Appendix: Content Summaries of Selected Best Papers for the IMIA Yearbook 2016, Section Knowledge Representation and Management
Alonso-Calvo R, Perez-Rey D, Paraiso-Medina S, Clearhout B, Hennebert P, Bucur A
Enabling semantic interoperability in multi-centric clinical trials on breast cancer
Computer Methods Programs Biomed 2015;118:322–9
In this paper, the authors present a standard-based solution to provide a uniform access endpoint to patient data involved in current clinical research. In this work, clinical trials’ data on breast cancer are integrated as RDF triples with respects to medical vocabularies (mainly SNOMEDCT, LOINC for laboratory test and specific Gene Names related to breast cancer). With a specific mechanism where data are recorded in a Common Data Model linked to a Core Dataset, which gives access to semantic models, the SPARQL query language allows to retrieve efficiently the data. To validate their solution, the authors tested different types of queries and developed an end-user tool within a framework that requires efficient retrieval of integrated data. Several prototypes have been deployed and tested for: (i) patient screening, (ii) trial recruitment, and (iii) retrospective analysis. A site with virtual patients is also available for testing and analyzing models and queries.
Chi YL, Chen TY, Tsai WT
A chronic disease dietary consultation system using OWL-based ontologies and semantic rules
J Biomed Inform 2015;53:208–19
The work is developed in the context of chronic kidney disease dietary consultation. The system developed is founded on the Web Ontology Language (OWL) and the Semantic Web Rule Language (SWRL) for knowledge inference. The system development needs to integrate multiple knowledge sources for problem solving modeling and knowledge-based system (KBS) development. The KBS development is conducted with several design elements : problem scenarios, domain ontology, task ontology and semantic rules. A set of 84 real case patients was used to evaluate the system in recommending appropriate food serving amounts from different food groups for balanced key nutrient ingestion. This paper is interesting for precision descriptions, particularly dietary rules coded in SWRL.

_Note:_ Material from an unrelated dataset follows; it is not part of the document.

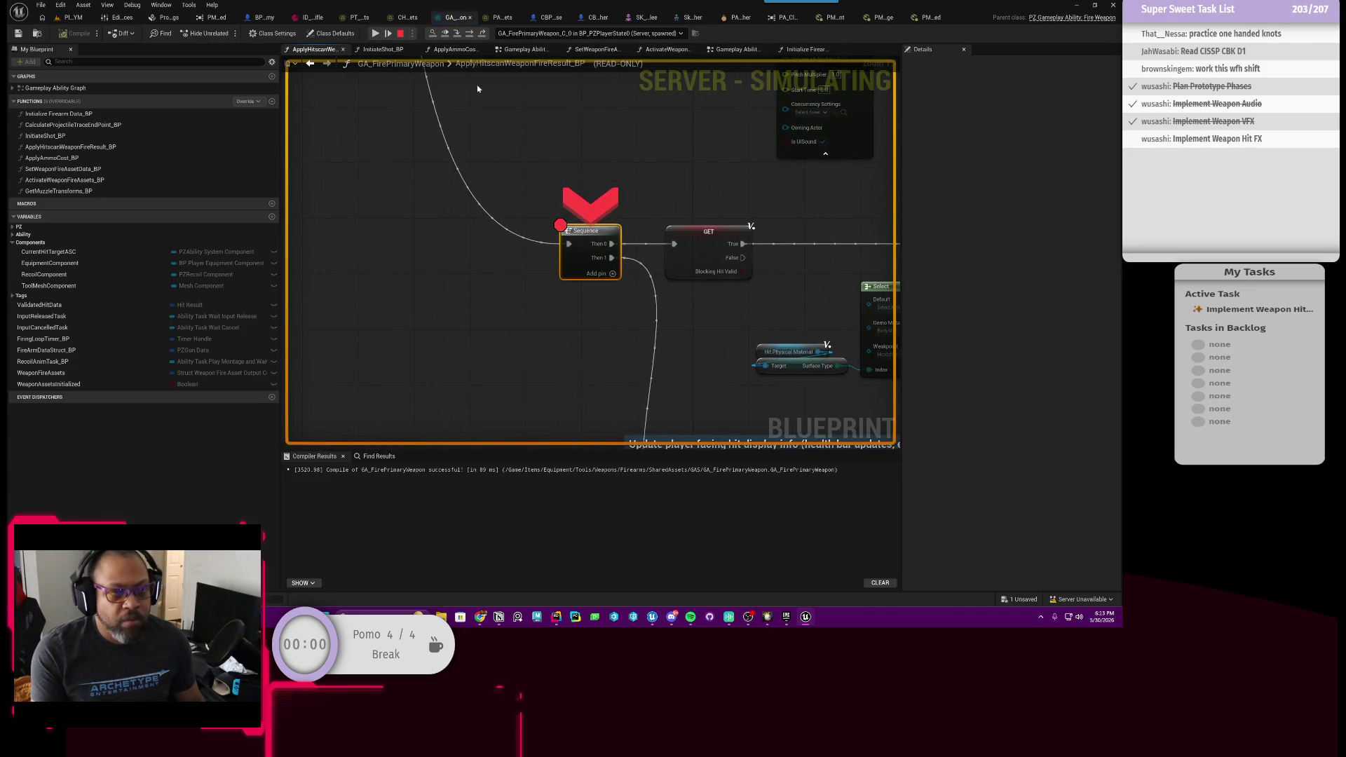
left_click(469, 35)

Groza T, Köhler S, Moldenhauer D, Vasilevsky N, Baynam G, Zemojtel T, Schriml LM, Kibbe WA, Schofield PN, Beck T, Vasant D, Brookes AJ, Zankl A, Washington NL, Mungall CJ, Lewis SE, Haendel MA, Parkinson H, Robinson PN
The Human Phenotype Ontology: semantic unification of common and rare disease
Am J Hum Genet 2015;97:111–24
The goal of the study related in this paper is to complete the Human Phenotype Ontology (HPO), mainly focused on rare diseases, by adding phenotypic annotations for common diseases. The authors have developed a concept-recognition procedure that analyzes the frequencies of HPO disease annotations as identified in over five million PubMed abstracts by employing an iterative procedure to optimize precision and recall of the identified terms. They derived disease models for 3,145 common human diseases comprising a total of 132,006 HPO annotations.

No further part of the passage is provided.